A French-led industrial consortium is developing Europe’s first combat-size stealth aircraft. The program will produce an unmanned aerial vehicle that will serve as a testbed to validate a variety of materials, computer and avionics capabilities. Another important goal is to provide European aerospace engineers with the skills and understanding to apply advanced technologies in future airborne military platforms.
Launched by the French government in 2003, the goal of the Neuron program, also spelled nEUROn, is to develop an unmanned combat air vehicle (UCAV) demonstrator that features the combined skills of the European aerospace industry. One objective is to nurture strategic technologies such as stealth and validate their application through flight tests.
According to Yves Robins, vice president for international relations at Dassault Aviation
, Paris, the French government will provide half of the program’s 400 million euro ($477 million) budget while the remaining funds will be supplied by the other participating member nations. The effort is administered through the French armament procurement agency.
The contract and memorandums of understanding establishing the Neuron project’s industrial partnership and designating Dassault Aviation as the prime contractor were signed in early 2005. Scheduled for an initial test flight in 2010, the UCAV will perform experimental air-to-ground missions in a network-centric warfare environment, demonstrate stealth technologies and deploy weapons from an internal bay. According to Dassault officials, European combat aircraft currently use external hard points to carry bombs and missiles. An internal bay also can house systems such as reconnaissance packages.

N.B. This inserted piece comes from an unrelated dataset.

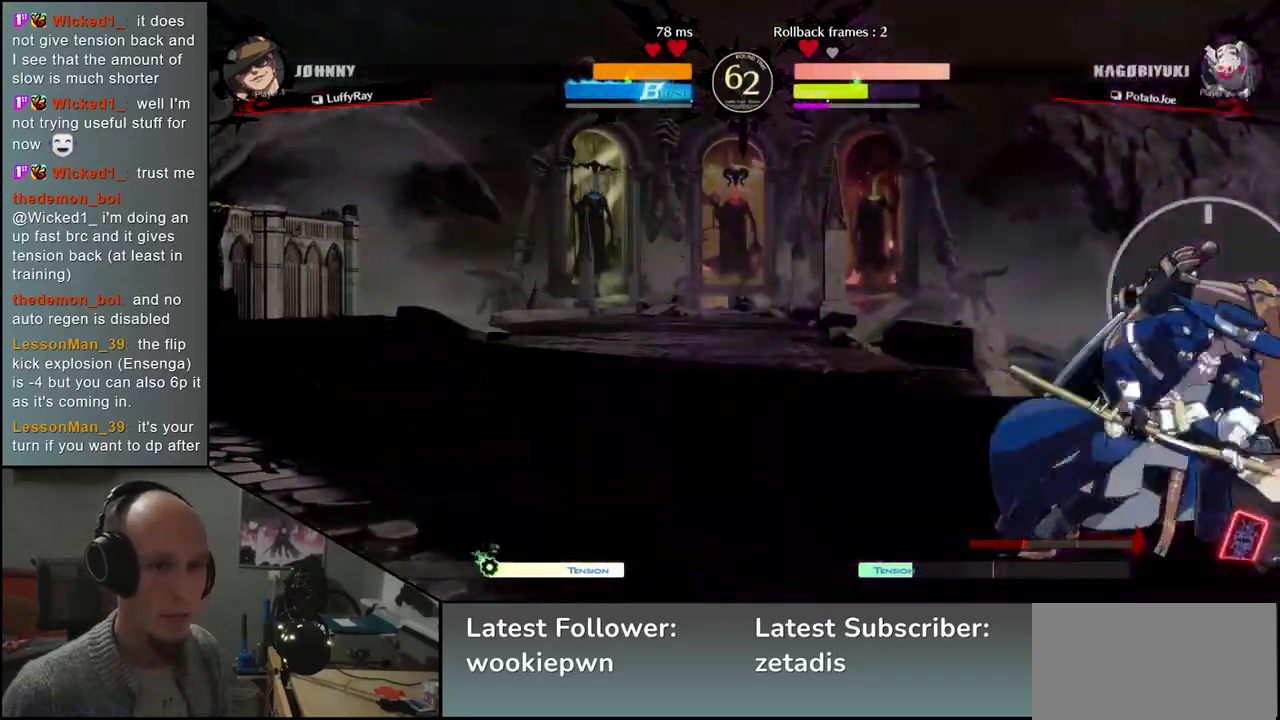
{"dt_ms": 500, "buttons": [], "left_stick": "down-right", "events": []}
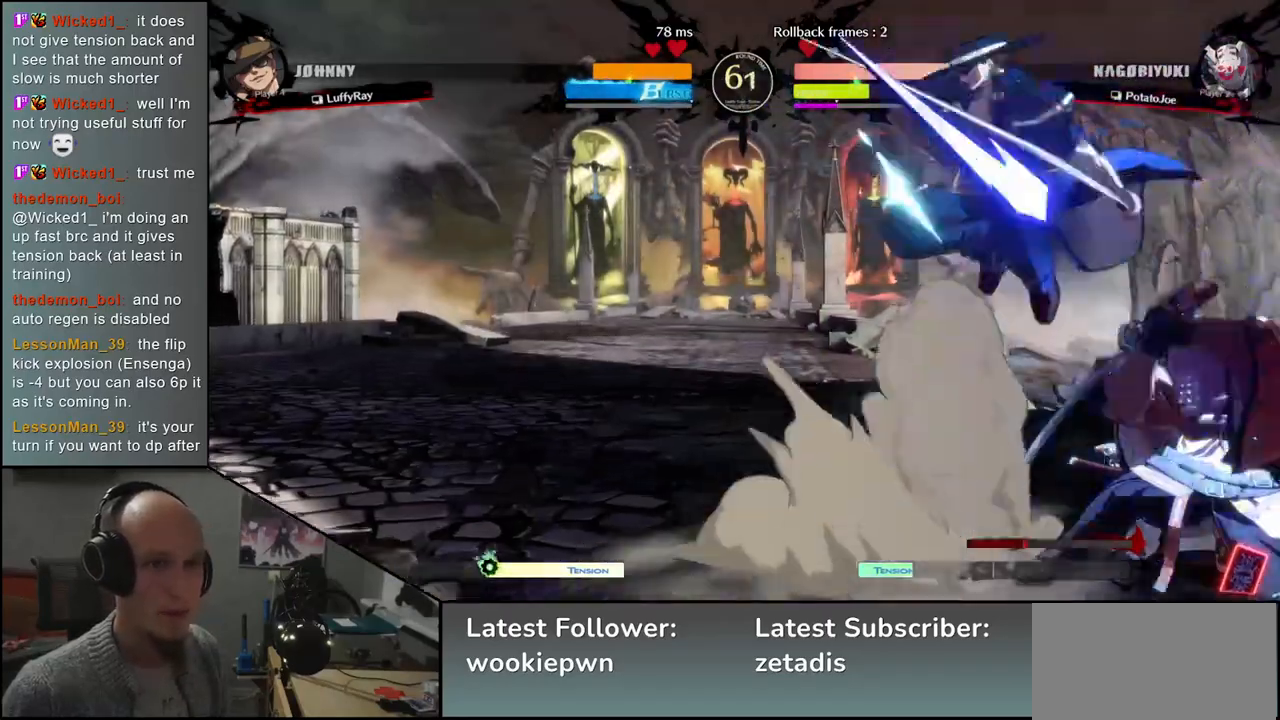
{"dt_ms": 500, "buttons": [], "left_stick": "right", "events": [[217, "left_stick", "right"]]}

Besides being the first combat-aircraft-size stealth platform designed in Europe, Neuron also will test a variety of systems such as autonomous navigation and software capabilities.
In addition to Dassault, the Neuron team comprises Saab, Sweden; Hellenic Aerospace Industry (HAI), the European Aeronautics Defence and Space (EADS) Company of Spain; RUAG Aerospace, Switzerland; and Alenia Aeronautica, Italy.
The program has three goals: to maintain and develop the skills of the participating European aerospace companies’ design offices; to investigate and validate the technologies that will be needed by 2015 to design next-generation combat aircraft, either manned or unmanned; and to validate an innovative cooperation process by establishing a European industry team responsible for developing next-generation combat aircraft.
The work will include designing more efficient ways to cooperate, methods to operate within budgetary constraints and processes that respect individual nations’ planning and agenda issues. “What we wanted when we selected our partners was not to develop a capability that did not exist but to build on existing capabilities and further enhance them in a cost-efficient way,” he offers.
The ultimate goal of Neuron goes beyond production numbers, Robins shares. The challenges lie in developing appropriate industrialization processes, new materials, radar absorbent coatings and stealthy shapes. He notes that Dassault has some experience in developing stealth materials, while Saab and EADS also have produced stealth systems and UAV ground control capabilities.
While he cannot discuss much of the technology being developed for the program, Robins reiterates that Neuron is the first purely stealth-based platform built in Europe.
Other technologies will include the ability to attack ground targets with precision munitions such as laser-guided weapons. The team also is exploring the capability to insert the UCAV into a command, control, communications, computers and intelligence environment and the ability to operate unmanned platforms in the same airspace as manned civilian and military aircraft.
Additional considerations are autonomous navigation and decision-making processes. The program will examine dynamically reconfiguring the system during a mission and will study the ability to alter mission plans in mid-course if the tactical environment changes. Designers also will determine the right place for human operators in the operational/decision loop. In addition, the platform includes innovations such as fly-by-wire technology and a tailless body.
When Neuron is ready to fly, Robins expects operational goals for both stealth and UCAV platforms to be established. “By that time, we hope that the European armed forces—not only France—will have defined a more accurate need for an operational system.”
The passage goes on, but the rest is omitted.